Les syndicats se sont contentés de rappeler qu’ils avaient signé en mars 2002 « un protocole de règlement négocié des conflits collectifs » et qu’ils s’en tenaient à cet accord ; qu’ils n’étaient pas des « agitateurs irresponsables » et d’ailleurs qu’ils disposaient de moyens - services d’ordre - pour assurer la sécurité.
La négociation ou la grève ?
La manifestation réussie, Premier ministre, ministre de l’Intérieur et patronat se sont faits moins arrogants. Mais tout ce que consent le gouvernement, c’est discuter les modalités d’application de la réforme avec les directions syndicales. Et celles-ci doivent se réunir le 8 novembre pour décider d’une suite ou non « en fonction de l’attitude du gouvernement ».
Est-ce que les syndicats, très intégrés à l’État, se lanceront dans cette négociation sur l’application de la réforme ? C’est le plus probable.

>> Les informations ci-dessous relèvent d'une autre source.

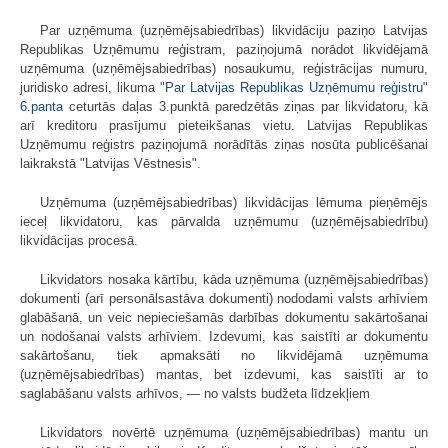
Par uzņēmuma (uzņēmējsabiedrības) likvidāciju paziņo Latvijas
Republikas Uzņēmumu reģistram, paziņojumā norādot likvidējamā
uzņēmuma (uzņēmējsabiedrības) nosaukumu, reģistrācijas numuru,
juridisko adresi, likuma "
Par Latvijas Republikas Uzņēmumu reģistru
"
6.panta
ceturtās daļas 3.punktā paredzētās ziņas par likvidatoru, kā
arī kreditoru prasījumu pieteikšanas vietu. Latvijas Republikas
Uzņēmumu reģistrs paziņojumā norādītās ziņas nosūta publicēšanai
laikrakstā "Latvijas Vēstnesis".
Uzņēmuma (uzņēmējsabiedrības) likvidācijas lēmuma pieņēmējs
ieceļ likvidatoru, kas pārvalda uzņēmumu (uzņēmējsabiedrību)
likvidācijas procesā.
Likvidators nosaka kārtību, kāda uzņēmuma (uzņēmējsabiedrības)
dokumenti (arī personālsastāva dokumenti) nododami valsts arhīviem
glabāšanā, un veic nepieciešamās darbības dokumentu sakārtošanai
un nodošanai valsts arhīviem. Izdevumi, kas saistīti ar dokumentu
sakārtošanu, tiek apmaksāti no likvidējamā uzņēmuma
(uzņēmējsabiedrības) mantas, bet izdevumi, kas saistīti ar to
saglabāšanu valsts arhīvos, — no valsts budžeta līdzekļiem
Likvidators novērtē uzņēmuma (uzņēmējsabiedrības) mantu un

À moins que la combativité et la réaction des travailleurs et des syndicalistes de base les obligent à organiser d’autres actions.
Pas impossible : la FGTB métal (CMB), sans attendre les réunions syndicales « au sommet », propose déjà une nouvelle journée de grève le 21 novembre si les pourparlers avec le gouvernement sont insuffisants. La centrale des employés de la FGTB de la Région Bruxelles-Halle-Vilvorde, avec ses 70 000 affiliés, demande que les relations privilégiées avec les deux PS soient revues et annonce qu’elle ne participera plus aux bureaux des deux partis.

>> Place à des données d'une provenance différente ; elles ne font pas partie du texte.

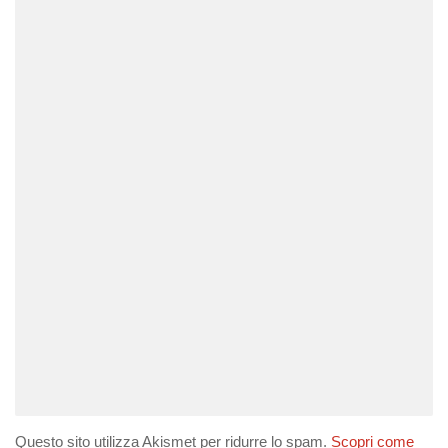
Questo sito utilizza Akismet per ridurre lo spam.
Scopri come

Ce qui est sûr, c’est qu’il existe un mécontentement certain devant le chômage important dû aux nombreux licenciements liés aux restructurations des entreprises, devant le chômage des jeunes alors que le gouvernement veut reculer l’âge de la préretraite, devant les salaires qui stagnent quand les loyers grimpent et la misère augmente... Un ras-le-bol existe, c’est sûr. Continuera-t-il à s’exprimer, débordera-t-il le cadre syndical ? Il serait bien nécessaire en effet qu’un tel mouvement se dessine, mettant en avant la lutte jusqu’au retrait total du plan gouvernemental, débordant les centrales syndicales, dirigé et contrôlé par les travailleurs eux-mêmes.
Un article du journal patronal Trends tendances ne semble-t-il pas lui-même se poser la question quand il titre : « la grève redevient-elle à la mode » ?
Le 30 octobre 2005
Paul GALLER
Panorama syndical
En Belgique le taux de syndicalisation est de près de 60 %. La FGTB aurait ainsi 1 200 000 adhérents. Cette situation s’explique par en partie par :
- Les syndicats gèrent les assurances et les bureaux de paiement des allocations chômage. En cas de chômage, pour un syndiqué depuis 6 mois au moins, le syndicat verse des avances sur les allocations chômage à venir.
- Les cotisations syndicales sont remboursées, dans de nombreux secteurs, à moitié, par une prime syndicale qui vient du patronat ou du gouvernement.
- En cas de grève d’une journée au moins, le syndicat rembourse une partie de l’argent perdu par le travailleur au cours de cette journée de grève si le mouvement de grève est couvert par un préavis syndical.
- Il n’y a pas de harcèlement, jusqu’à maintenant, dans les entreprises ou les administrations, le patronat et le gouvernement qui jouent la carte de la négociation avec les « partenaires sociaux ».